Sometimes the good weather just won’t quit. We’d just experienced a long, warm fall that had made me put off the odious task of winterizing my boat. Thanksgiving weekend had found me out on the water, and now I was headed to the St. Michaels Marina for the Christmas in St. Michaels weekend (December 9 to 11 this year; 410-745-0745). The marina was still open for business, owner Frank Morgan told me. And I would have my pick of slips. Now that’s a switch!

     St. Michaels Marina is usually chocka-block with boats. There are only five places to tie up in St. Michaels. The Harbour Inn offers slips with all the amenities, Higgins Yacht Yard has a few transient spots with limited amenities, the Crab Claw has space for diners, the Chesapeake Bay Maritime Museum can accommodate members (for frequent visitors, the boating membership is a pretty good deal) and then there’s St. Michaels Marina, formerly known as Town Dock. Perhaps it’s the charm of the location, or the charm of the staff, but St. Michaels Marina always garners a place at the top of the Best of the Bay list in CBM’s annual survey.

     To begin with, there’s a swimming pool tucked into the waterfront corner of the marina lot. There’s a well equipped ship’s store at the gas dock-not to mention the fact that prices for the gas and diesel are consistently among the lowest on the Bay. Wi-Fi is on the dock and included with your slip rate, along with 40-channel cable TV. The St. Michaels Crab and Steak House, a popular local eatery and bar, is on the premises. Town Dock Restaurant, a “casual gourmet” restaurant, is right next door, and Foxy’s Marina Bar (outdoors) is right next to that. The shops and side streets of St. Michaels are a short walk away. There’s precious little parking, but most patrons arrive by boat, so that’s hardly a problem. Rental bikes are available.

     The marina has had problems with shoaling, but recent dredging has given them a minimum of 6 feet (toward town), increasing to a solid 11 feet at the fuel dock. Since so many boaters jockey to lie along the T-heads (for a view of the harbor, they say), there is an extra 25' per foot charge for “premium docking.”

     Reservations are a given for in-season weekends, though mid-week visits can be a little more spur-of-the-moment. The marina shuts off the water after the Christmas in St. Michaels weekend and turns it back on in April. In-season rates kick-in May 15.

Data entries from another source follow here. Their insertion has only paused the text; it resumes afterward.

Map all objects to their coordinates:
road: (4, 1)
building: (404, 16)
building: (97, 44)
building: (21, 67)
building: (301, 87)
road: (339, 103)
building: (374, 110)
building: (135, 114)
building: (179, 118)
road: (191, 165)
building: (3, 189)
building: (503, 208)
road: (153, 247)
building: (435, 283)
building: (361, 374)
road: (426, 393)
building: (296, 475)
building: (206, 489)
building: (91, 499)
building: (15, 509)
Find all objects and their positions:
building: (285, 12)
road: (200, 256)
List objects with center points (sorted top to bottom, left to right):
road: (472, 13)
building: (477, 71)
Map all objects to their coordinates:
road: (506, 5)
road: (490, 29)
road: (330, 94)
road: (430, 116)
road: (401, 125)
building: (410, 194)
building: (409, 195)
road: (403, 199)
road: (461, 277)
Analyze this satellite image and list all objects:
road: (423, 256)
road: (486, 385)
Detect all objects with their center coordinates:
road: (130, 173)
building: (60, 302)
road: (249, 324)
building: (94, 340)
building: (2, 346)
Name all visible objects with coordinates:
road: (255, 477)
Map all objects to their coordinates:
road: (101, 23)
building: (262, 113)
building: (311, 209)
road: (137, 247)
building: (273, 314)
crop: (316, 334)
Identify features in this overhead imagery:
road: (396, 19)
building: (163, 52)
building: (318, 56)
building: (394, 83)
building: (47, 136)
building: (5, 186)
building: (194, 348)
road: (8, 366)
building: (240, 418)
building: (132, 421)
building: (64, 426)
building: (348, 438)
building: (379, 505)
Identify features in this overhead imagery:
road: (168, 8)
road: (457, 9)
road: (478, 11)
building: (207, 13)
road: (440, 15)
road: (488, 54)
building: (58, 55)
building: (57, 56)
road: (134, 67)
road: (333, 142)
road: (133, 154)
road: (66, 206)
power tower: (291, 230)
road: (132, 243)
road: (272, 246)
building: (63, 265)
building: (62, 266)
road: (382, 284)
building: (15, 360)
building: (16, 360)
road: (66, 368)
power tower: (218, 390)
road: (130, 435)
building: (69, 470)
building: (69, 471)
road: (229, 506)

It’s hard to explain it, but my wintertime visit was like going to see an old friend after the party’s over. It was a much more intimate sojourn. And far more quiet. While the town was abuzz with a crowd of festival patrons, the marina was far enough from the madding crowd to offer me real privacy-something I wouldn’t have had in the finest of hotels. I had the shower rooms virtually to myself. And Monday morning, before I left to sail home, I had the town of St. Michaels all to myself as well. That was one thing I never expected-and something few in-season boaters ever get to see. I relished every moment.